** Directions for this task **
Filter these entries down to lines holding "Levant".

(Stored data entries)
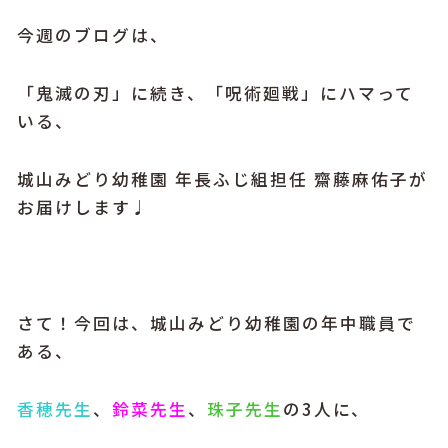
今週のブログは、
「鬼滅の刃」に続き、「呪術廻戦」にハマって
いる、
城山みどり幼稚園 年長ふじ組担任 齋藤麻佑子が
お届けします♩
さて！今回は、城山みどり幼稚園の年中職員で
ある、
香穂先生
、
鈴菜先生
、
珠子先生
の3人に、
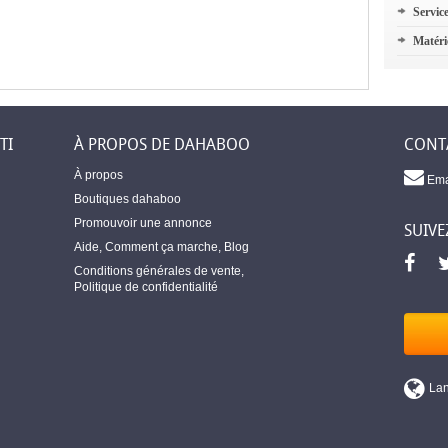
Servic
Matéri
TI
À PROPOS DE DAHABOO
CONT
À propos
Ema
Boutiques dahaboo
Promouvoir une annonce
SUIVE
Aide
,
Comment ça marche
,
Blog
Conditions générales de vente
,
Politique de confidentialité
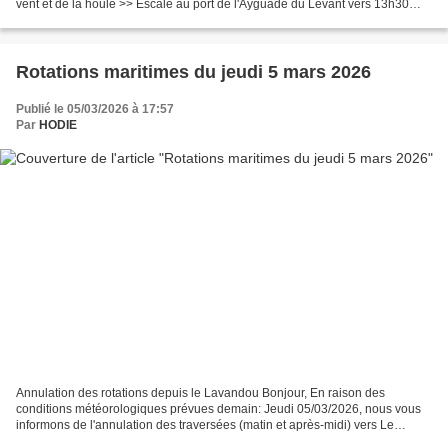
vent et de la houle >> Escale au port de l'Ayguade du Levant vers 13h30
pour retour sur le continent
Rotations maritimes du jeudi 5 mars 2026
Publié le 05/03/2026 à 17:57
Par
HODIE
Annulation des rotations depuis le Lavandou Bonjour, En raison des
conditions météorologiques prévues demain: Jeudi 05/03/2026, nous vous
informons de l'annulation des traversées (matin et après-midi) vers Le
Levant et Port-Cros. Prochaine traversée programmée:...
==
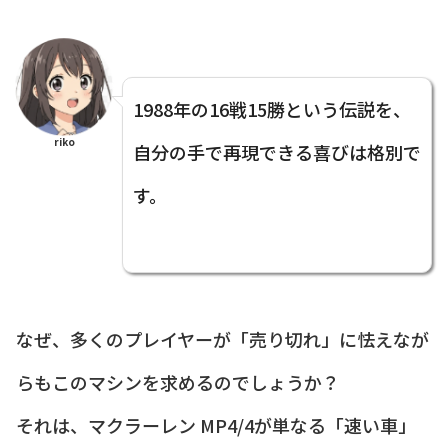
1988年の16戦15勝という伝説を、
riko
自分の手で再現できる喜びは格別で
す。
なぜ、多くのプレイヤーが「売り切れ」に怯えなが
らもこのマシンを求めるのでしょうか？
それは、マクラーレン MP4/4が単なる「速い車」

** Task output **
vent et de la houle >> Escale au port de l'Ayguade du Levant vers 13h30
Levant et Port-Cros. Prochaine traversée programmée:...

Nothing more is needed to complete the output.